**THINGS TO DO**
a – Quote the Best of the West press release word for word, between "FAR-West established the" and "FAR-West geographic region.", inclusive.
b – According to the Best of the West press release, in what year did FAR-West establish the Best of the West awards?
c – Carry on the Best of the West press release from its final sentence.

FOR IMMEDIATE RELEASE
DATE: May 23, 2018
Janet Dukes - FAR-West President - firstname.lastname@example.org
Jeanette Lundgren - FAR-West Vice-President & 2018 Conference Chair - email@example.com
Stephen Bond Garvan - Best of the West Coordinator - firstname.lastname@example.org
Leslie vanWinkle - Publicist FAR-West 2018 - email@example.com,
Lellie Capwell - Publicist FAR-West 2018 - firstname.lastname@example.org
FAR-West Conference Honors “2018 Best of the West”
Performer Wendy Waldman and
Ambassador McCabe’s Guitar Shop owned by Bob Riskin
Folk Alliance Region-West (FAR-West) is proud to announce the recipients of its Best of the West Awards for 2018. This year’s honorees are trend-setting producer and singer-songwriter Wendy Waldman, and Bob Riskin, owner and chief maverick at the West Coast musical landmark McCabe’s Guitar Shop of Santa Monica, California.
FAR-West established the Best of the West (BOTW) awards in 2005 to honor individuals who have maintained an enduring presence in the folk and acoustic music scene in the West, and who continue to inspire others by embodying folk values and traditions. This year’s awards will be presented at the Best of the West luncheon on Saturday, October 13th at FAR-West’s annual conference in Woodland Hills, CA.
To receive Best of the West awards, an individual or organization must demonstrate excellence in one’s craft; an enduring presence in the geographic FAR-West folk community for at least a decade; embody or build upon folk values and traditions; and promote, nurture, foster and expand the audience and opportunities for folk music and musicians in the FAR-West geographic region.
FAR-West congratulates this year’s honorees Wendy Waldman and Bob Riskin of McCabe’s Guitar Shop.
Best of the West Performer Award:
Wendy Waldman https://wendywaldman.com/
Vocalist. Songwriter. Composer. Producer.
Wendy Waldman is being honored in 2018 in almost every aspect of Artistry possible, and deservedly so. To the above title, please add Mentor as well.

**MATERIAL PROVIDED**
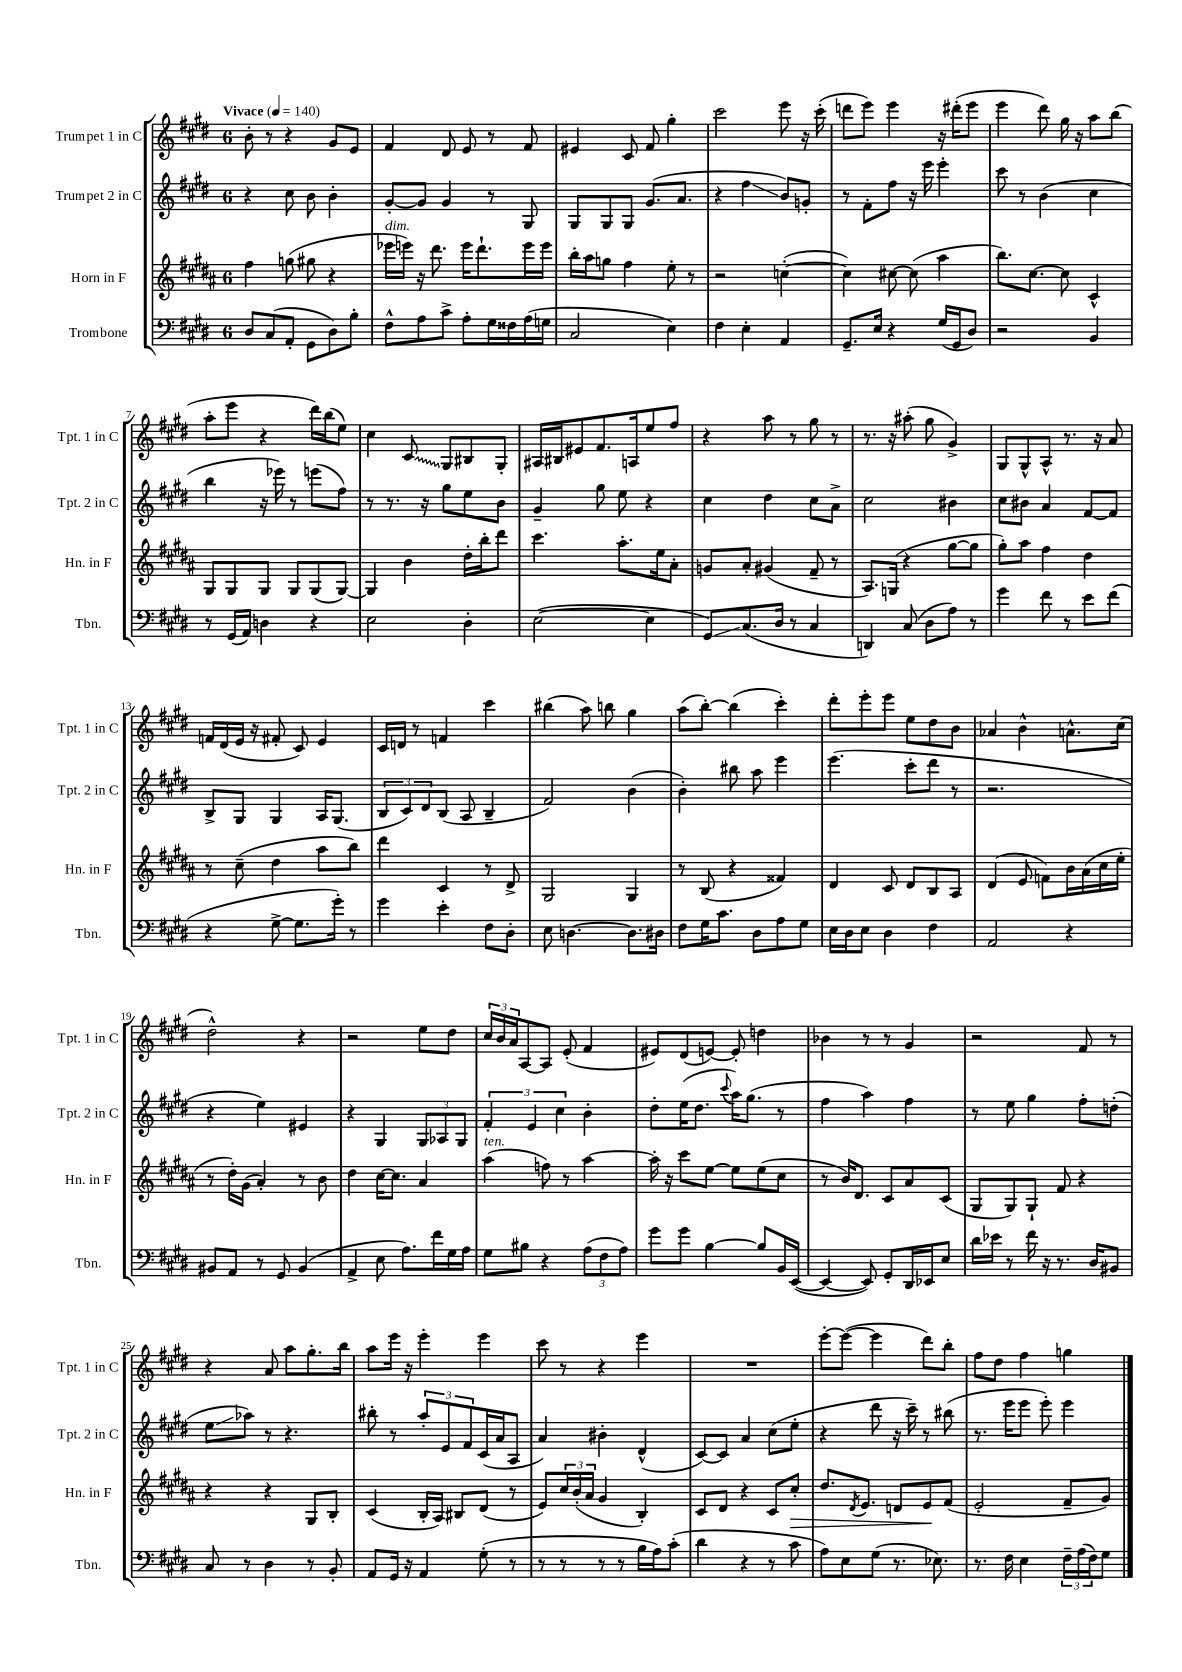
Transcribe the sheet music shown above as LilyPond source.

**ANSWER SET**
a –
FAR-West established the Best of the West (BOTW) awards in 2005 to honor individuals who have maintained an enduring presence in the folk and acoustic music scene in the West, and who continue to inspire others by embodying folk values and traditions. This year’s awards will be presented at the Best of the West luncheon on Saturday, October 13th at FAR-West’s annual conference in Woodland Hills, CA.
To receive Best of the West awards, an individual or organization must demonstrate excellence in one’s craft; an enduring presence in the geographic FAR-West folk community for at least a decade; embody or build upon folk values and traditions; and promote, nurture, foster and expand the audience and opportunities for folk music and musicians in the FAR-West geographic region.

b – 2005

c –
Wendy Waldman comes by her musical talent through the blood - following in the footsteps of her composer father and grandfather, and her mother, a professional violinist. To that, she has added a great deal of the proverbial sweat and tears to craft a very meaningful life of music, undoubtedly with more still to follow. Born in 1950, she was raised in the Los Angeles area and joined its trend-setting music scene in the early seventies – a time of innovative and creative folk rock that created the sound of popular music heard the next decade.
Waldman’s first recordings came out of her 1970 collaboration with the band Bryndle. Formed with fellow artists Karla Bonoff, Andrew Gold, and Kenny Edwards, Bryndle was the seed that launched successful musical careers for all four artists. As each member eventually took a solo path, Wendy signed on as the youngest member of Warner Brothers’ “Brain Trust.”
Composing on piano and acoustic guitar, she was particularly skillful at writing blues-based tunes with unexpected Gershwin-like orchestral twists. Creating songs for some of the industry’s favorite sons and daughters, she helped shape the soundtrack for a generation.
Maria Muldaur was the first notable artist to introduce Waldman’s songs to a broad national audience with Mad Mad Me and Vaudeville Man. Over the next decade Wendy also wrote or collaborated to write for Judy Collins, Kim Carnes, Randy Meisner and others.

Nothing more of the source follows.